Note that I've given an alternate interface proposal in my last reply to
Tan Taylor: http://gcc.gnu.org/ml/gcc-patches/2005-10/msg00438.html
Yes, I saw that, but I'm not sure how workable it is:
Not sure I agree with the comments about recursion. Isn't there a mismatch
between what targetm.secondary_reload_class wants (an rtx) and what we can give
it (an intermediate class and mode)?
Any comments?
I've enumerated a couple of things earlier in this thread:
http://gcc.gnu.org/ml/gcc-patches/2005-10/msg00099.html
Ok. Let's not overdesign it, however. I dread an attempt to make
lifetimes more accurate with the current set of RELOAD_FOR_FOO lifetime
descriptions.
Does the sh need multiple intermediate registers for any of its secondary
reloads?
Yes, that is what originally started this thread. In order to copy the
T register to FP_REGS, the copy has to go through GENERAL_REGS and FPUL_REGS.
How common is this?
However, if we don't describe intermediate registers as they are and
allow to use them to reduce more comples reload problems to simpler reload
problems, the coding effort for a port maintainer is quadratic with the
length of the chain of copies needed. Moreover, these unnecessaryly large
reload patterns make the process harder to understand.

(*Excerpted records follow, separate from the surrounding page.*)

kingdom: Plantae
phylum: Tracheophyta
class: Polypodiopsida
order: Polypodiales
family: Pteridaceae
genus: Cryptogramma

I'd say it depends how often we need something like this. If it's only
a rare one-off case in the sh backend, then I think we're better off
just slightly extending the current scheme along the lines of the patch
you posted. If it happens more frequently for more ports, then it might
be warranted to look for another approach, but the interface will be
quite different from what we have now.
Having the ability to use separate patterns for different needs should
already help with the understandability, shouldn't it?